Craver continues with a key take-away from the report:
“Successful fundraising directors tend to be leaders who put the organization first and far ahead of their personal ambitions. Leaders who embed themselves holistically in their organization, creating great fundraising for a cause they are passionate about. They lead and inspire others through a combination of will and personal humility.”
This, from the Executive Summary of the report:
“So what do we mean by great fundraising? None of our participants defined greatness in terms of the absolute amounts raised, they defined greatness in terms of delivering growth and substantive growth at that. Outstanding fundraising enables an organization’s fundraising income to double, triple or even quadruple so that the charity climbs dramatically up the league table of charities as ranked by voluntary income.

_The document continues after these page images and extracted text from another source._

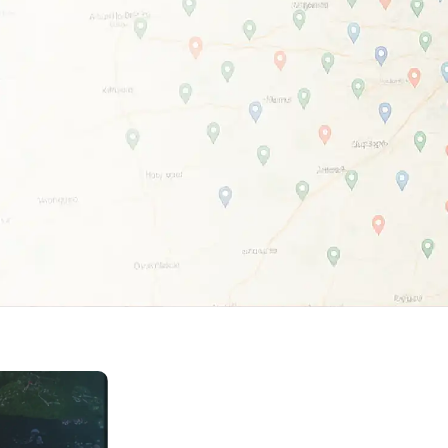
Home Depot Scraping
NEW
Digital Shelf Analytics
ng
NEW
Etsy Data Scraping
NEW
MIDDLE EAST
orths
NEW
Shein Data Scraping
NEW
GCC Q-Commerce — Talabat · Noon
NEW
ideo
DoorDash Scraping
NEW
lp
UK
Instacart Scraping
NEW
Grocery Price — Tesco · Sainsbury's ·
NEW
Asda
W
AUSTRALIA
Grocery Price — Coles · Woolworths
NEW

Growth though was not a goal in and of itself. None of our interviewees defined fundraising greatness without mentioning the impact that the enhanced income would have on the mission of the organization. A passion for the work and daring to believe in what might be achieved was considered paramount. On occasion the success had taken the focal organization by surprise with some interviewees reporting that so much additional income had been generated the organization was compelled to reinvent their programs to ensure that the monies were properly spent. Equally, others mentioned that in order to create a compelling ongoing case for support, they had needed to work closely with their program team to ensure that any new objectives were meaningful for donors. Fundraising greatness thus delivers the kind of growth that is transformational for the organization and its programs either in scale or in content so that the organization can multiply its societal impact.
Our results indicate that exceptional fundraising managers exhibit the characteristics of level 5 leaders. They manage their teams and achieve desired change through a combination of will and personal humility. We also found that they devote considerable attention to what they regard as the critical building blocks of success, namely building an exceptional team, structure(s) and culture.”
The report is available free of charge here.
How does your organization stack-up? And equally important, how do your leaders stack-up? Do they put the organization “first and far ahead of their personal ambitions?”
Are they inspiring? Are they spending time developing an exceptional team? And a strong organizational culture that optimizes the impact of those in the talent pipeline?
Or, are they simply mediocre gatekeepers.
Food for thought – especially for board members charged with executive oversight.